De son atelier sortent ensuite deux Poux du Ciel. Son terrain se trouve alors sur des terres incultes à proximité du chemin des Charbonniers. Ses décollages lui réservent parfois des surprises comme ce jour où une descente trop rapide lui brise son hélice. Lorsqu'il rentre, il démonte les ailes de son avion, les fixe sur un support à roues, le tout tiré par sa voiture.

La fin d'un rêve

En 1965, l’aviation civile devient pressante, vis-à-vis de ce « squatter du ciel », qui vole sans permis. Il est forcé de conduire son avion sur le terrain d'aviation des Bruyères à Saint-Omer, par voie de terre, naturellement.
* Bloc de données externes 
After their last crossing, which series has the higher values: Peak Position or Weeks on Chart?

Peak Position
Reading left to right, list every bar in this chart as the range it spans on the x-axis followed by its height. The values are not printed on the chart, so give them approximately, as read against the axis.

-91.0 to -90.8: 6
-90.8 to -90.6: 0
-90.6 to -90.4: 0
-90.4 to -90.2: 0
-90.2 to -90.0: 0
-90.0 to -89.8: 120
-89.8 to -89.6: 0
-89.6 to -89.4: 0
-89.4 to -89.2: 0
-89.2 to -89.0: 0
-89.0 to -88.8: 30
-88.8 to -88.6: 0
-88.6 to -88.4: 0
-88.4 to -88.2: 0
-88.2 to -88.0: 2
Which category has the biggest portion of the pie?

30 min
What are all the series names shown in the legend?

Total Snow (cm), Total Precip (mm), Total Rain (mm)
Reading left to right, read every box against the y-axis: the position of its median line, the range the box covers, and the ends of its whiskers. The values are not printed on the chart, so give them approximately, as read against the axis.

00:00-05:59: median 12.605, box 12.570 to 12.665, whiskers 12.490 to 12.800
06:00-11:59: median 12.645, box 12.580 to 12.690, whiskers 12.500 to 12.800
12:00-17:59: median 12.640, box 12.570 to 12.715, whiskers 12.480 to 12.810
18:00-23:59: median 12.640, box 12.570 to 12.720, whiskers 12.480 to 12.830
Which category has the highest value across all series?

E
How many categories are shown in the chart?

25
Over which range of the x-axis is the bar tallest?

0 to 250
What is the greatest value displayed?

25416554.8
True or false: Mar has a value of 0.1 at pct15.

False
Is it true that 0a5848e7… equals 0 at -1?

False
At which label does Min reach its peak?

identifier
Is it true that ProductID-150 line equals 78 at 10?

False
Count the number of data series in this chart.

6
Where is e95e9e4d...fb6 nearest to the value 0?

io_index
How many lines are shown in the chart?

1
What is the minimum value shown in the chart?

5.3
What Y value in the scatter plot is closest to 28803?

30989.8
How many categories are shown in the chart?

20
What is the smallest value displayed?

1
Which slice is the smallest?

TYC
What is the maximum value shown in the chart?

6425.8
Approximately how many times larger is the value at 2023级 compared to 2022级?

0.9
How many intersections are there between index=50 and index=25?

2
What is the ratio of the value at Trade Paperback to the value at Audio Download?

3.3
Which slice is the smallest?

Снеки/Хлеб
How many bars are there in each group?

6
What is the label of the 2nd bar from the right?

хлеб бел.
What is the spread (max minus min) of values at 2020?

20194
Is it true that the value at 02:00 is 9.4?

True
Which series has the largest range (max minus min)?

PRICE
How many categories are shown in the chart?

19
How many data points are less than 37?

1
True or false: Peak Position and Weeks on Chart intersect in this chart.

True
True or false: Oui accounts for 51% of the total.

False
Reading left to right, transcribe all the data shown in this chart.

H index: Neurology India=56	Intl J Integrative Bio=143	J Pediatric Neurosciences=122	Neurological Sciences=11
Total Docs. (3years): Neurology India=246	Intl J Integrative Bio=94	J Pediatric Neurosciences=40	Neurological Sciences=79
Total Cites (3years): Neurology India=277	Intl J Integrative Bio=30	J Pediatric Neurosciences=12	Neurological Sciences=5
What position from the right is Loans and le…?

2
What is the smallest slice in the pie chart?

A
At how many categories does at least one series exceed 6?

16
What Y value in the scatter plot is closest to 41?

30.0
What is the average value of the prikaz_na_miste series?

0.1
Devenu un aviateur chevronné, sa réputation avait gagné la capitale, et il n'était pas rare de le retrouver dans la presse ou sur le petit écran, devisant aux côtés de son « Pou du Ciel ».

Quand vint l'heure de son inhumation, un groupe d’aviateurs et son petit-neveu, Louis Noël, survolèrent la vallée de l'Aa, formant un mouvement de roulis dans le ciel, signe d'adieu, tandis qu'était jetée une gerbe de fleurs au-dessus du cimetière de Fauquembergues, derniers hommages rendus à Paul.

Galerie photos

Sources et Bibliographie

  • Mémoire familiale recueillie par Pierre Bellenguez
  • Pierre Bellenguez, « La hardiesse et l'ingéniosité de notre aviateur local : Paul Baude », Bulletin historique du Haut-Pays n° 59-60, Comité d'histoire du Haut-Pays 2000.